Nouwen Jan, Schouten Jeroen, Schneebergen Peter, Snijders Susan, Maaskant Jolanda, Koolen Marjan, van Belkum Alex, Verbrugh Henri A
Department of Medical Microbiology & Infectious Diseases, Erasmus Medical Center, Rotterdam, The Netherlands.
J Clin Microbiol. 2006 Jun;44(6):2233-6. doi: 10.1128/JCM.02083-05.

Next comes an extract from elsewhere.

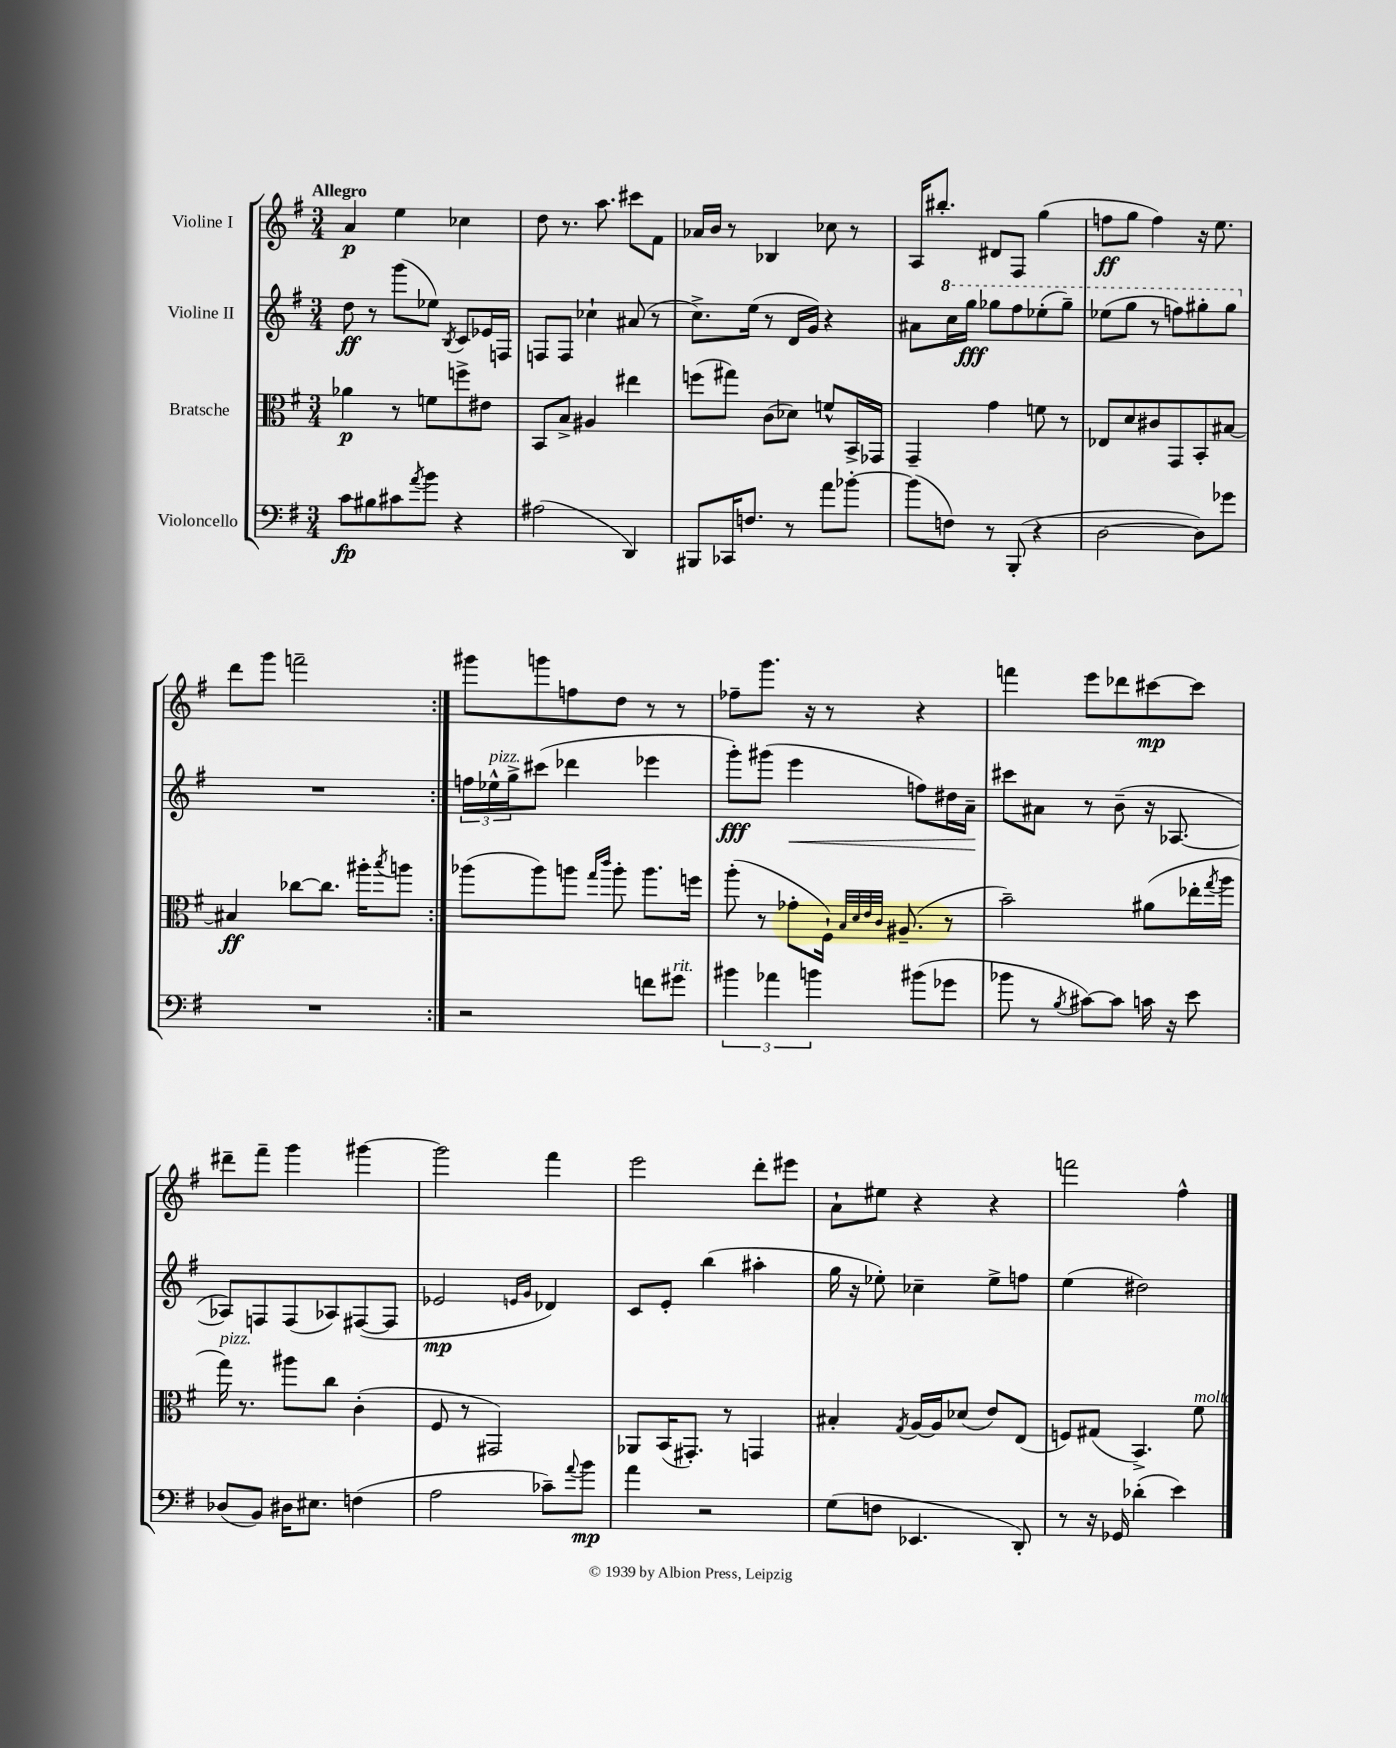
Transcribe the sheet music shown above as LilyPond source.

The epidemiology and risks of Staphylococcus aureus carriage in continuous peritoneal dialysis (CPD) patients was studied in a single tertiary-care institution. On outpatient visits samples for culture were routinely taken prospectively from the CPD catheter exit site and the vestibulum nasi. Seventy-five patients with at least one culture positive for S. aureus in this period were included: 43 had genotypically identical S. aureus strains in over 80% of the cultures and were classified as persistent carriers; 32 were intermittent carriers. Persistent carriage was associated with a threefold higher risk for CPD-related infections and sixfold higher rates of vancomycin consumption compared to those for the intermittent carriers. No methicillin or vancomycin resistance was detected.
在一家三级医疗机构中,对持续性非卧床腹膜透析(CPD)患者金黄色葡萄球菌携带的流行病学及风险进行了研究。在门诊就诊时,前瞻性地常规从CPD导管出口部位和鼻前庭采集培养样本。在此期间,75例至少有一次金黄色葡萄球菌培养阳性的患者被纳入研究:43例在超过80%的培养物中具有基因型相同的金黄色葡萄球菌菌株,被归类为持续性携带者;32例为间歇性携带者。与间歇性携带者相比,持续性携带与CPD相关感染的风险高三倍以及万古霉素使用量高六倍相关。未检测到耐甲氧西林或耐万古霉素情况。